Aber warum sind Menschen dazu bereit, hunderte von Euro für ein Smartphone auszugeben?

Ja, ich habe auch eins. Allerdings über einen Vertrag, dessen Tarif mir genau das gibt, was ich an Telefonie, SMS und Internet brauche. Und wenn ich mir das rausrechne aus meinem monatlichen Betrag von 15 €, dann bleibt für die Hardware fast nichts übrig. D.h. ich habe ein Smartphone für lau.

Gut, es ist das S4 mini. Da rümpfen jetzt sicherlich etliche Freaks die Nase. Aber ich kann alles damit machen, was ein Smartphone heutzutage bietet.

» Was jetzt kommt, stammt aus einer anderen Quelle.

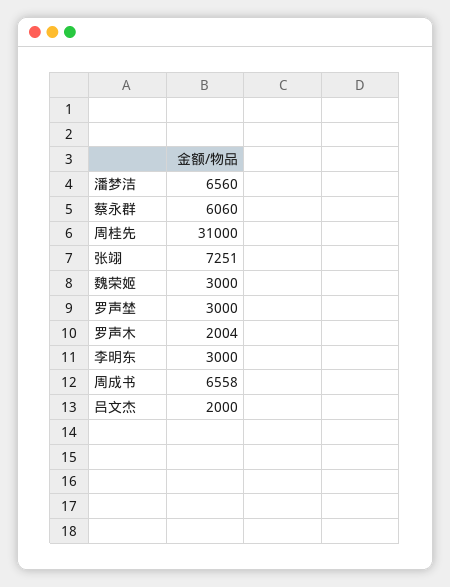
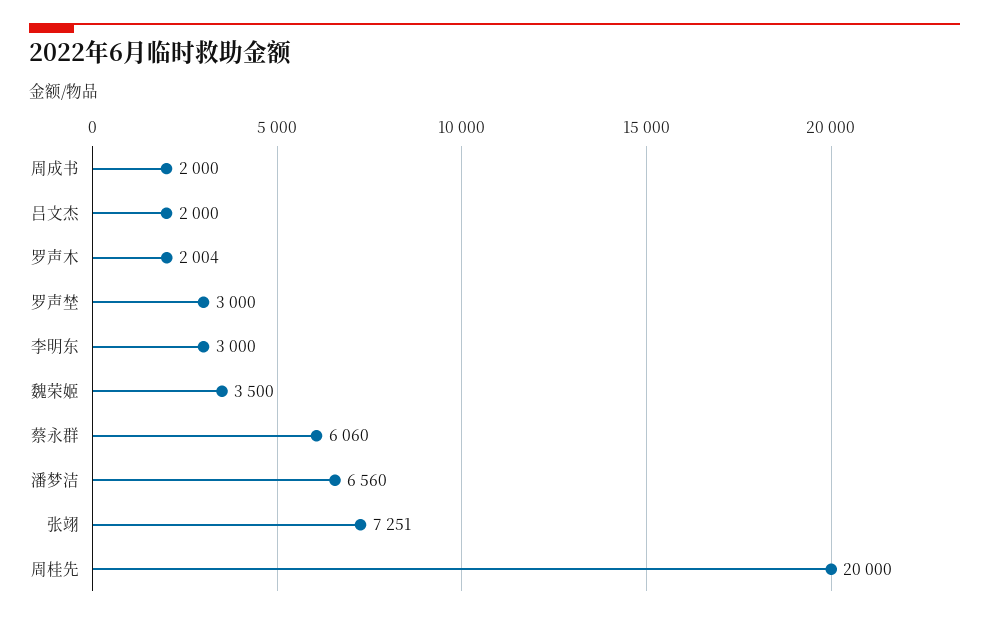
  {
    "潘梦洁": 6560,
    "蔡永群": 6060,
-   "周桂先": 31000,
+   "周桂先": 20000,
    "张翊": 7251,
-   "魏荣姬": 3000,
+   "魏荣姬": 3500,
    "罗声埜": 3000,
    "罗声木": 2004,
    "李明东": 3000,
-   "周成书": 6558,
+   "周成书": 2000,
    "吕文杰": 2000
  }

Vorgestern sah ich einen telefonieren, der hatte ein Smartphone in der Hand, etwa in einer Größe, so dass zu DIN A5 nicht mehr viel fehlte. Zur Verdeutlichung: Das wäre also die Hälfte eines normalen Blatt Papiers, wie wir es in einen Drucker einlegen.
Das sah unmöglich aus.
Meinereiner hat also ein Smartphone, nicht zu groß, und wenn ich was Größeres brauche, dann warte ich, bis ich zuhause bin, und an den PC kann.

Also nochmal: Was kann einen vernünftig denkenden Menschen dazu bringen, sich ein Handy für etliche Hundert Euro zu kaufen? Und selbst wenn man solche Tarife sich ansieht, bei denen man monatlich 40 € zahlt, kann unendlich telefonieren und was auch immer sonst, und wenn man das ernsthaft nachrechnet, dann nutzt man das überhaupt nicht aus, so dass wohl 20 € jedes Monat nur für die Hardware draufgehen. Macht dann über 2 Jahre schlappe 500 €.

Wenn dann also nächstes Jahr mein Vertrag ausläuft, dann suche ich mir entweder einen neuen, bei dem ich für kleines Geld alles das habe, was ich brauche und inbegriffen ein Smartphone der vorhergehenden Generation, und gut is. Oder ich nutze mein jetziges Gerät weiter, und hole mir einen Tarif, von wem auch immer, ohne Gerät.

Ich brauche nicht das Neueste, und – um beim Bsp. zu bleiben – habe auch keine Lust, jeden Monat 40 € zu zahlen, also in 2 Jahren dann fast 1.000 €, nur um eine Tapete in der Hand zu halten oder neueste Funktionen, die, genau genommen, kein Mensch braucht.

Es grüßt,
das Smamap

Zwischen allen Stühlen

Heute hat mich W10 zur Abwechslung mal genervt.

Obwohl es gar nicht so eindeutig war, dass es an „IHM“ lag.

Ich musste dringend ein Fax verschicken. Das mache ich normalerweise über simple-fax.de. Eigentlich eine wunderschöne Sache, noch dazu, wo W10 jetzt einen PDF-Drucker mit an Board hat.

In SimpleFax bindet man nämlich ein PDF Dokument ein, und das wird dann verschickt. Früher musste man sich erst einen PDF-Drucker im Netz besorgen, das installieren, um es dann zu nutzen. Mit all den Unwägbarkeiten, die Drittsoftware mit sich bringt.

Also dann heute im altertümlichen Word-Pad ein Doc geschrieben, über den „Microsoft to PDF“-Drucker in eine PDF-Datei gedruckt, selbige nochmal geöffnet und kontroll-gelesen, und dann ab damit per SimpleFax. Bis hierhin alles mit Board-Mitteln.

NUR ….. das zurückerhaltene Sendeprotokoll enthielt nur wirre Zeichen.

Woran das jetzt lag, konnte man sich als ONU jetzt aussuchen: Am Drucker-Treiber, an Windows, an SimpleFax.
Hin- und her überlegt, um dann letztlich doch wieder einen PDF-Drucker im Netzt zu suchen, mit dem es dann ging.

Und so wurde aus einer 10 minütigen Sache, ein regelrechter Akt.

Woran es jetzt lag …. keine Ahnung. Und ich kenne schon die Antwort von SF, auf meine diesbzgl. Anfrage. Und MS brauch ich gar nicht fragen.

Aber ärgerlich war es schon, denn ich hatte ganz was anderes vor. Und an wem es lag, ist dabei letztlich egal.
Ich konnte mir noch helfen, weil ich „Ahnung habe“. Die meisten Anwender hätten nicht gewusst, was tun.

Das sind halt die Unwägbarkeiten eines PC-Systems.